October 13, 2014
In defending the Australian National University’s share divestment campaign, vice-chancellor Ian Young says he is confident that in 20 to 30 years Australia’s jobs and industries “will not be in producing fossil fuels” (Sydney Morning Herald, 13 October).
This is a breathtaking statement from the vice-chancellor of a university claiming to be “a celebrated place of intensive research”. It fundamentally ignores the scale of the global energy task and Australia’s critical role in it.
Respected bodies such as the International Energy Agency have forecast that by 2035 global energy demand will grow by one-third and 75% of this demand will still be met by fossil fuels.
Natural gas demand will grow by 48% – meaning gas will increase its contribution to the global energy mix. New oil and gas production capacity to accommodate for the projected increase in demand and compensate for decline in existing fields will be needed.
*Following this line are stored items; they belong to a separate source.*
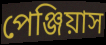
পেঞ্জিয়াস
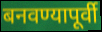
बनवण्यापूर्वी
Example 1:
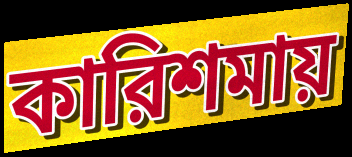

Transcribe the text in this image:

কারিশমায়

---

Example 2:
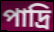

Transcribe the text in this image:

পাদ্রি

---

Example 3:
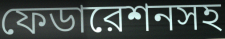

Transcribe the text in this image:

ফেডারেশনসহ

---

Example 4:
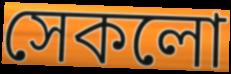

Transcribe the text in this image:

সেকলো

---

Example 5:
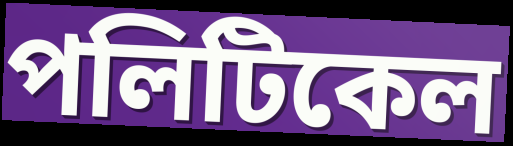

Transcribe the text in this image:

পলিটিকেল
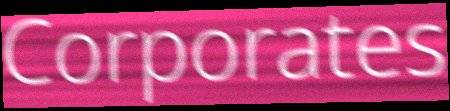
Corporates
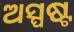
ଅସ୍ପଷ୍ଟ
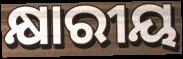
କ୍ଷାରୀୟ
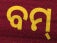
ବମ୍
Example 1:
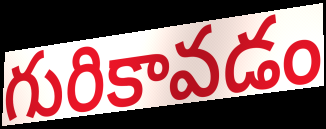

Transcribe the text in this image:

గురికావడం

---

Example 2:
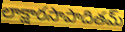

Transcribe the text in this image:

లాక్షారసాపాదితమ్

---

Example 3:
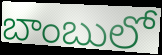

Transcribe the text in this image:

బాంబులో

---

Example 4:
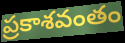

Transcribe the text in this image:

ప్రకాశవంతం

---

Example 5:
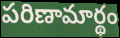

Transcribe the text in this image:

పరిణామార్థం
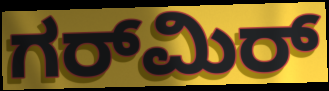
ಗರ್‌ಮಿರ್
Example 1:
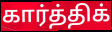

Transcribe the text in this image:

கார்த்திக்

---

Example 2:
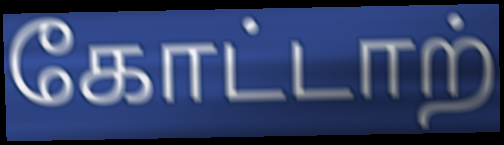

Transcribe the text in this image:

கோட்டாற்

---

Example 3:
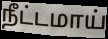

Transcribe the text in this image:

நீட்டமாய்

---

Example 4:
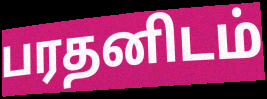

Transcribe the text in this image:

பரதனிடம்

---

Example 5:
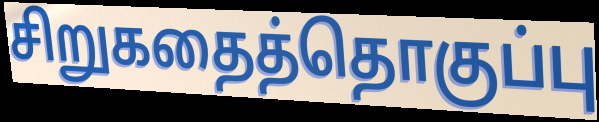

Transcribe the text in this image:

சிறுகதைத்தொகுப்பு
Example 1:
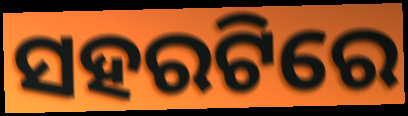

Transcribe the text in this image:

ସହରଟିରେ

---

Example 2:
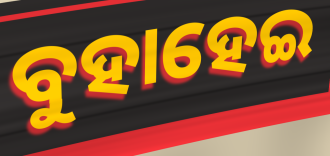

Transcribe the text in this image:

ବୁହାହେଇ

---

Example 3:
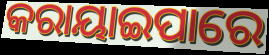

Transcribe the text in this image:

କରାୟାଇପାରେ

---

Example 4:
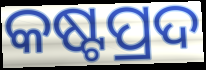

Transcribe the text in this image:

କଷ୍ଟପ୍ରଦ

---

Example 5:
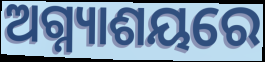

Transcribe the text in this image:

ଅଗ୍ନ୍ୟାଶୟରେ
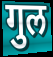
गुल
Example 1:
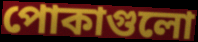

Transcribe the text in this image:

পোকাগুলো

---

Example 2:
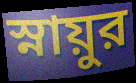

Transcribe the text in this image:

স্নায়ুর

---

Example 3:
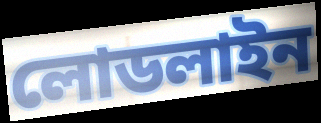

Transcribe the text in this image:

লোডলাইন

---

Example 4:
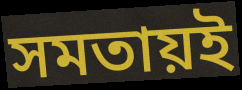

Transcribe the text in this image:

সমতায়ই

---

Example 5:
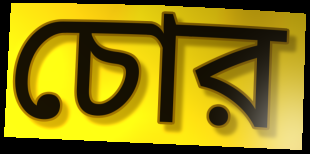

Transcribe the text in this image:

চোর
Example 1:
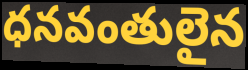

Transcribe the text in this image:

ధనవంతులైన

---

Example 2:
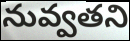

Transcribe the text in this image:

In 2012-13, Australia shipped 24 million tonnes of LNG and the industry put more than $30 billion into the national economy, paid more than $8 billion in royalties and taxes and accounted for 2% of GDP.
By 2020, Australia will be the world’s leading LNG producer, shipping about 85 million tonnes. And the industry will be injecting almost $65 billion annually into the economy and paying almost $13 billion a year in taxes and royalties.
Any real debate about energy should be built on an appreciation of the scale of the task of delivering clean, reliable and affordable energy to the world; the central role that oil and gas companies play in meeting that challenge each and every day; and the ongoing contribution that hydrocarbons will surely make to Australia’s economy and way of life.